I was grateful too to know that sweet potatoes do not have to be served only during breakfast as I grew up knowing.
Sweet potatoes can be served as a dinner recipe the way we are serving this one.
The ingredients are also readily available as well. They might already be in your pantry if you even now have sweet potatoes.
Try this recipe and I trust you too will enjoy it as you enhance your hospitality for the glory of God.
Sweet Potato Masala Recipe
Equipment
- 1 Deep frying pan
- 1 Wide Cooking Pan
- 1 knife
- 1 grater
- 1 Slotted Spoon
- 1 Wooden Spoon
- 1 Table Spoon
Ingredients
- 3 to 4 Large Sweet Potatoes
- 1 Large Chopped Onion
- 2 Medium size Chopped tomatoes
- 1 tbsp Finely Grated Fresh Ginger
- 1 tbsp Finely Grated Fresh Garlic
- 1 tbsp Ketchup
- Lemon Juice of One Large Lemon
- 4 tbsps Finely Chopped Fresh Dhania/ Celantro
- 1 Medium Size Green Bell Pepper
- ¾ tsp Salt, or as preferred
- Cooking Oil for Deep Frying (The oil should be slightly below half in your frying pan)

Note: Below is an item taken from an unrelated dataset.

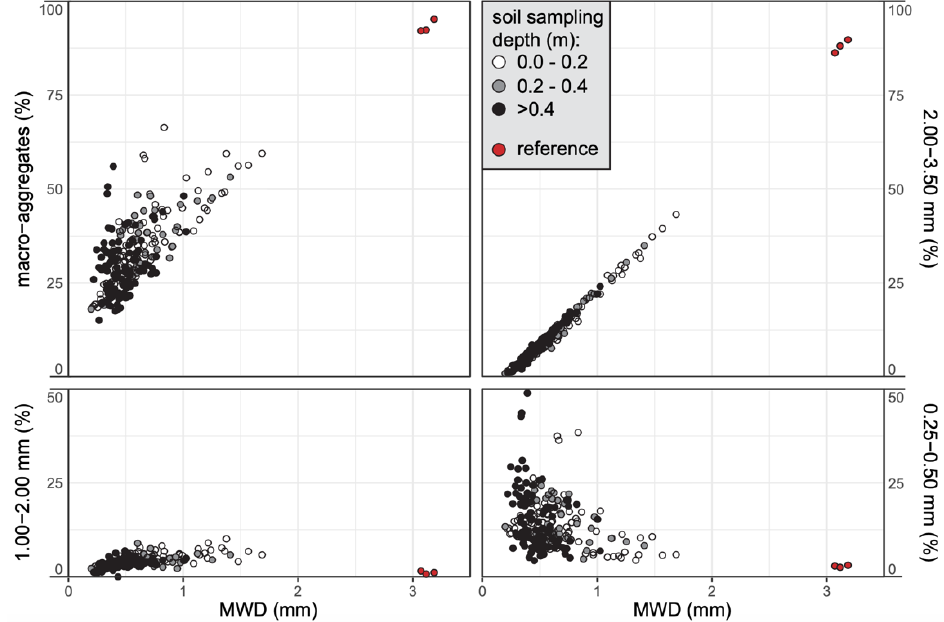
Figure 2. Contribution of the macro-aggregate fraction and associated sub-fractions to the mean weight diameter (MWD) value (% proportion of each sub-fraction to the soil sample dried mass).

- Selected Spices- you could use spices of choice (I used ½ a tsp each of paprika, curry powder, cumin seed, ginger, & ⅓ a tsp each of black pepper and turmeric powder)
Instructions
- Begin by washing your sweet potatoes and the other ingredients that need washing thoroughly.
- Cut your sweet potatoes, slicing them into the characteristic elongated fries-shapes. I like mine not too thin or too thick.Give them a final rinse in clean water to get rid of the starch on the surface of the fries pieces.Meanwhile, begin to heat up your cooking oil until it is hot, not too hot though.
- Transfer your sweet potato pieces onto an appropriate clean kitchen towel. Dry them before frying them.
- I like to ensure my cooking oil is hot enough by first frying one sweet potato piece. When it gets ready and crispy, I add in the other pieces.Go ahead and begin to deep fry the sweet potato pieces. My pan is a big one so I fried them in two batches. In case yours is smaller, fry them in more batches. You only need to ensure not to crowd the pieces in the pan.
- Once they are ready, with a soft interior and a crispy exterior, transfer to a tray lined with paper towels to drain out any excess oil.
- As you begin to fry the last batch, begin to prepare the masala mixture.In a suitable pan, begin by frying the diced onion with a little cooking oil until the onions are translucent and starting to turn to a light golden color.
- Add the garlic and ginger and fry to a light golden color.
- Add the tomatoes. Stir them in evenly. Cover the mixture, lower the heat, and allow it to simmer for about a minute or two to soften the tomatoes.
- Next, uncover and stir the mixture. The tomatoes should break down further to form some form of puree. Add the salt and spices. Stir until evenly mixed. Cover the mixture, lower the heat, and allow it to simmer for two minutes for the spices to cook.
- Uncover, pour in the fresh lemon juice and the ketchup. Evenly stir them in. Stir in about ¼ cup of water then cover. Bring the mixture to a boil, lower the heat and allow it to simmer for half a minute just to bring everything together.
- Uncover, evenly stir in the bell pepper and dhania.
- Finally stir in your sweet potato fries, ensuring each piece is covered by the masala mixture.
- Cover and cook for a minute.
- Your meal is ready. Serve hot with an appropriate sauce.